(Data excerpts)
BEGIN

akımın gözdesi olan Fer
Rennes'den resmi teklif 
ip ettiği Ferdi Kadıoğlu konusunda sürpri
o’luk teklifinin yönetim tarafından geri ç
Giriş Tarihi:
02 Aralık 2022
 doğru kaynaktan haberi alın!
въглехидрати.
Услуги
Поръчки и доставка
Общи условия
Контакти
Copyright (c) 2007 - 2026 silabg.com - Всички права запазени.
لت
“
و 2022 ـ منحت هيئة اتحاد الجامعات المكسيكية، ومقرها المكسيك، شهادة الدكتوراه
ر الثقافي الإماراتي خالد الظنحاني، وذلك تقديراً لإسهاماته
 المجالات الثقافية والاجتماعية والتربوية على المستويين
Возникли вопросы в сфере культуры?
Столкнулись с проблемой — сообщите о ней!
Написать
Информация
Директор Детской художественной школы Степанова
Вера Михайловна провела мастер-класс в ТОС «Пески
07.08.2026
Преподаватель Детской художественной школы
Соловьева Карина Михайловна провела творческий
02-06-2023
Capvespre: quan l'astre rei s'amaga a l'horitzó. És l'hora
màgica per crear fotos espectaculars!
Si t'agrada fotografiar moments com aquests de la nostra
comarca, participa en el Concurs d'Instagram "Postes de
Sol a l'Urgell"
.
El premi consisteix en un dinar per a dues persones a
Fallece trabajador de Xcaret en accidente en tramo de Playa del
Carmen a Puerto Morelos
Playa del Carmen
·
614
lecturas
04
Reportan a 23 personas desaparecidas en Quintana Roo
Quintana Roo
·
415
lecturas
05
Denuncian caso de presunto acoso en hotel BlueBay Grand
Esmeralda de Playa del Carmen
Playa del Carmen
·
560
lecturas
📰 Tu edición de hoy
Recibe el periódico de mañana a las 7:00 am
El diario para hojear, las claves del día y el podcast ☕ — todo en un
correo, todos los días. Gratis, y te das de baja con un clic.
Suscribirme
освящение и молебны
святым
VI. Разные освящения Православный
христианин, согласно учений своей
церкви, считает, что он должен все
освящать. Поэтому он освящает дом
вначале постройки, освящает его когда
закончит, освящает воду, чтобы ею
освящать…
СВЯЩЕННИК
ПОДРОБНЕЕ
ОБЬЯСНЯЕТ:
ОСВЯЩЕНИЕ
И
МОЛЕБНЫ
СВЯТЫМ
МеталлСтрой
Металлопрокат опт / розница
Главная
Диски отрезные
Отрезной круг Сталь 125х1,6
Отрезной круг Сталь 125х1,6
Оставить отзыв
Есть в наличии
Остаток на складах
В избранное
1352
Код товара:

END

* **What the task asks**:
Can you repeat the material above with "lecturas" changed to "visitas" everywhere it appears, keeping everything else the same?

* **The completed task**:
akımın gözdesi olan Fer
Rennes'den resmi teklif 
ip ettiği Ferdi Kadıoğlu konusunda sürpri
o’luk teklifinin yönetim tarafından geri ç
Giriş Tarihi:
02 Aralık 2022
 doğru kaynaktan haberi alın!
въглехидрати.
Услуги
Поръчки и доставка
Общи условия
Контакти
Copyright (c) 2007 - 2026 silabg.com - Всички права запазени.
لت
“
و 2022 ـ منحت هيئة اتحاد الجامعات المكسيكية، ومقرها المكسيك، شهادة الدكتوراه
ر الثقافي الإماراتي خالد الظنحاني، وذلك تقديراً لإسهاماته
 المجالات الثقافية والاجتماعية والتربوية على المستويين
Возникли вопросы в сфере культуры?
Столкнулись с проблемой — сообщите о ней!
Написать
Информация
Директор Детской художественной школы Степанова
Вера Михайловна провела мастер-класс в ТОС «Пески
07.08.2026
Преподаватель Детской художественной школы
Соловьева Карина Михайловна провела творческий
02-06-2023
Capvespre: quan l'astre rei s'amaga a l'horitzó. És l'hora
màgica per crear fotos espectaculars!
Si t'agrada fotografiar moments com aquests de la nostra
comarca, participa en el Concurs d'Instagram "Postes de
Sol a l'Urgell"
.
El premi consisteix en un dinar per a dues persones a
Fallece trabajador de Xcaret en accidente en tramo de Playa del
Carmen a Puerto Morelos
Playa del Carmen
·
614
visitas
04
Reportan a 23 personas desaparecidas en Quintana Roo
Quintana Roo
·
415
visitas
05
Denuncian caso de presunto acoso en hotel BlueBay Grand
Esmeralda de Playa del Carmen
Playa del Carmen
·
560
visitas
📰 Tu edición de hoy
Recibe el periódico de mañana a las 7:00 am
El diario para hojear, las claves del día y el podcast ☕ — todo en un
correo, todos los días. Gratis, y te das de baja con un clic.
Suscribirme
освящение и молебны
святым
VI. Разные освящения Православный
христианин, согласно учений своей
церкви, считает, что он должен все
освящать. Поэтому он освящает дом
вначале постройки, освящает его когда
закончит, освящает воду, чтобы ею
освящать…
СВЯЩЕННИК
ПОДРОБНЕЕ
ОБЬЯСНЯЕТ:
ОСВЯЩЕНИЕ
И
МОЛЕБНЫ
СВЯТЫМ
МеталлСтрой
Металлопрокат опт / розница
Главная
Диски отрезные
Отрезной круг Сталь 125х1,6
Отрезной круг Сталь 125х1,6
Оставить отзыв
Есть в наличии
Остаток на складах
В избранное
1352
Код товара:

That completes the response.